We can call it post truth but it’s just dishonest leadership by a different name.
Bernie Sanders, Vermont senator and former presidential candidate, branded US President-elect Donald Trump “a pathological liar”. The New York Times shone a light on his lies about the popular vote. If that seems too partisan to you, check out Politifact, the independent fact-checking website that rates Trump as making true statements 4% of the time. Compare that to a combined score where his statements are “mostly false”, “false” and “pants on fire” at 70%.
Thing is, Trump’s not the only one who’s a fan of dishonest leadership. National Geographic’s show on climate change, The Years of Living Dangerously, tells us that in Nevada and Florida energy companies are actively campaigning to eliminate solar energy. In Florida the utility-backed Consumers for Smart Solar launched a petition to let state and local regulators decide on the future of solar. The problem? It was a look-a-like petition to Floridians for Solar Choice that would allow independently run solar installations across the state. The result? Confused consumers sign the Consumers for Smart Solar petition thinking they’re advocating full solar choice.

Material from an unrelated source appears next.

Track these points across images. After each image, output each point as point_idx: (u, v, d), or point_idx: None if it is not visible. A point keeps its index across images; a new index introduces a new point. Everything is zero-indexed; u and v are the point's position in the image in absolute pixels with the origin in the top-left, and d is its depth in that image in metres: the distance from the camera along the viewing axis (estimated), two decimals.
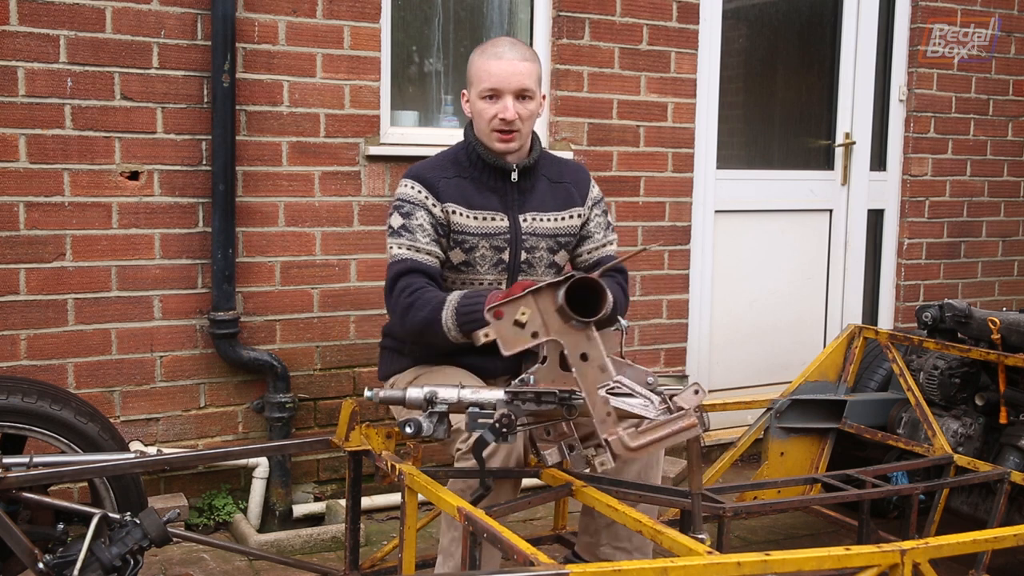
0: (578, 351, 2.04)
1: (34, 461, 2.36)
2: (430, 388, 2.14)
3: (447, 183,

It’s probably good for the short term profits of those energy companies, but the dishonest leadership means trust (already in short supply) is eroded, in companies and in our societies.
A title doesn’t make someone a good leader, it’s a mindset: a way of looking at the world. And the first place we start leading—the first person we lead—is ourselves. We all know if we’re lying. We feel that sharp pang of inauthenticity.
Eight years ago I found myself living a life that wasn’t authentic. When I pulled the emergency brake on that life I realized how dishonest leadership is a short term strategy. It’s when I began to focus on my own leadership mindset.
Our professional lives are no different, but we often don’t take the risk to speak out when we know our business or our leaders are being dishonest. Leadership isn’t just about the people at the very top, it’s about people throughout an entire organization or country, leading in their sphere of influence.
For me that’s the mindset we need as our world lurches toward an uncertain future ripe with dishonest leadership. There will always be demagogues willing to take advantage of those left behind by things like globalization; by those who feel bullied by an establishment that has long since stopped working for them.
Leadership isn’t about exploiting the desperation of others. A leadership mindset is about showing others what they’re capable of becoming.
If people want to follow us that’s not a game it’s a privilege. It’s a time for selflessness; for doing what’s in the best interests of all, not the few.
There’s a question I think a leader needs to ask themselves several times a day. It’s a simple question with what should be a simple answer. It’s this: “Now that people are following you, are you proud of where you’re leading them?”